# Residente Temporal Permit



## alegra1983 (Feb 10, 2016)

I currently have a Residente Temporal permit that will expire in about a month. I have exhausted the number of times I can renew the permit and the INM wants me to get a Residente Permanente permit. What can I do to maintain that status? Do I have to leave the country and then apply at a Mexican Consulate? Any advice? I need immediate help please......


----------



## RVGRINGO (May 16, 2007)

Yes, you will have to leave Mexico and let your present visa expire. Then you would have to apply for a new one, with financial proofs, etc., at a Mexican consulate.
It would be wise to convert to Residente Permanente and be done with renewals, including the expense, need for financials, etc. 
I suspect a beloved old car is holding you back.
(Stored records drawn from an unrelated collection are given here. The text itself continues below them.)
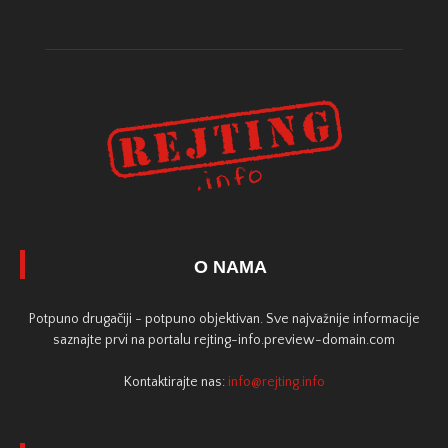
O NAMA
Potpuno drugačiji - potpuno objektivan. Sve najvažnije informacije
saznajte prvi na portalu rejting-info.preview-domain.com
Kontaktirajte nas:
info@rejting.info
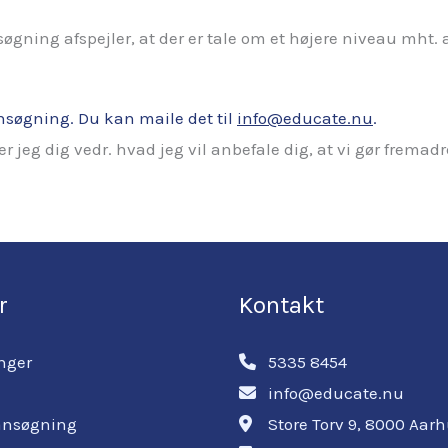
søgning afspejler, at der er tale om et højere niveau mht.
nsøgning. Du kan maile det til
info@educate.nu
.
 jeg dig vedr. hvad jeg vil anbefale dig, at vi gør fremadr
r
Kontakt
nger
5335 8454
info@educate.nu
ansøgning
Store Torv 9, 8000 Aar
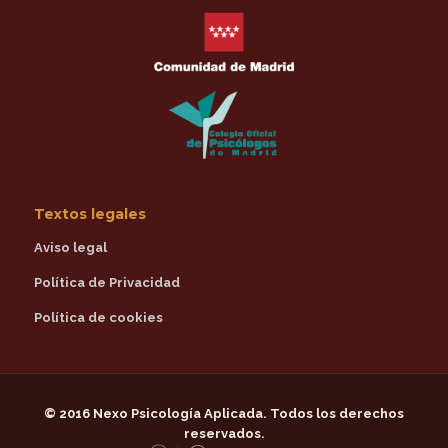
Textos legales
Aviso legal
Política de Privacidad
Política de cookies
© 2016
Nexo Psicología Aplicada
. Todos los derechos
reservados.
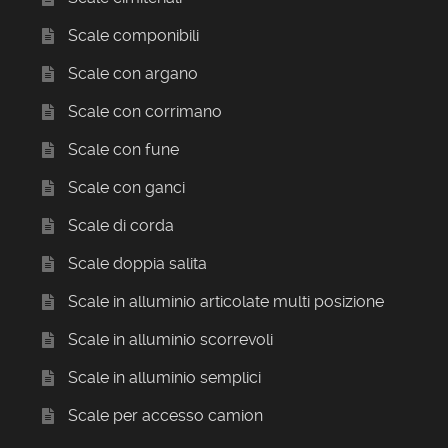
Scale componibili
Scale con argano
Scale con corrimano
Scale con fune
Scale con ganci
Scale di corda
Scale doppia salita
Scale in alluminio articolate multi posizione
Scale in alluminio scorrevoli
Scale in alluminio semplici
Scale per accesso camion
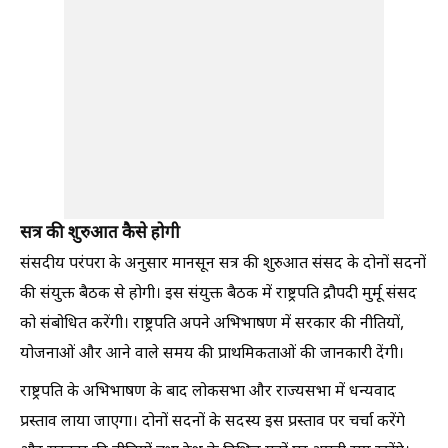
सत्र की शुरुआत कैसे होगी
संसदीय परंपरा के अनुसार मानसून सत्र की शुरुआत संसद के दोनों सदनों
की संयुक्त बैठक से होगी। इस संयुक्त बैठक में राष्ट्रपति द्रौपदी मुर्मू संसद
को संबोधित करेंगी। राष्ट्रपति अपने अभिभाषण में सरकार की नीतियों,
योजनाओं और आने वाले समय की प्राथमिकताओं की जानकारी देंगी।
राष्ट्रपति के अभिभाषण के बाद लोकसभा और राज्यसभा में धन्यवाद
प्रस्ताव लाया जाएगा। दोनों सदनों के सदस्य इस प्रस्ताव पर चर्चा करेंगे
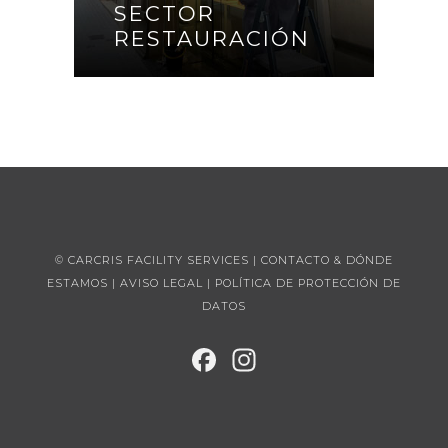
SECTOR
RESTAURACIÓN
CONTINUAR
© CARCRIS FACILITY SERVICES |
CONTACTO & DÓNDE
ESTAMOS
|
AVISO LEGAL
|
POLÍTICA DE PROTECCIÓN DE
DATOS
FAC
INST
EBO
AGR
OK
AM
Bite the bullet, take it north and replace it with a Mexican car. No more TIPs, deposits, etc. Crossing with a Mexican plated car is a breeze: No paperwork, no fee, no deposit......Nada.....Jamas.


----------



## alegra1983 (Feb 10, 2016)

Thanks for the information. You hit it right on the money. The only issue is that the vehicle is a company truck and they foot the bill on the gasoline. I'm saving a lot of money by not having a personal vehicle.


----------



## RVGRINGO (May 16, 2007)

The obvious solution is to inform the company of Mexico‘s rules and insist that they purchase a truck in Mexico, or provide you with a suitable allowance to do so yourself on their expense account.


----------



## alegra1983 (Feb 10, 2016)

That's true my friend, but I don't want to be taxed on my car allowance. I tried having them purchase a truck down here, but was denied.


----------



## Isla Verde (Oct 19, 2011)

alegra1983 said:


> That's true my friend, but I don't want to be taxed on my car allowance. I tried having them purchase a truck down here, but was denied.


If it's that important to you not to be taxed on a car allowance, then you're going to have to follow RV's advice in his first post. Too bad your company didn't understand the ins and outs of having an employee working in Mexico before sending you here.


----------



## alegra1983 (Feb 10, 2016)

I agree Marsha. I guess I was the guinea pig for them.


----------



## Isla Verde (Oct 19, 2011)

alegra1983 said:


> I agree Marsha. I guess I was the guinea pig for them.


Then you should get recompense from them for inadvertantly being the unwitting subject of an entrepreneurial experiment!


----------



## RVGRINGO (May 16, 2007)

alegra1983 said:


> I agree Marsha. I guess I was the guinea pig for them.


Another obvious option is for you to inform them that you must convert to Residente Permanente. Otherwise you will suffer the expense and time involved in leaving, expiring and re-applying for another Residente Temporal visa; which is not guaranteed to be granted. 
As a Residente Permanente, you cannot drive that company truck, so the company will have to remove it from Mexico, as you know.
It is time to negotiate with your employer, and I get the feeling you doubt that they will continue to support you. If that is the case, the ball is in your court.
Suerte.......


----------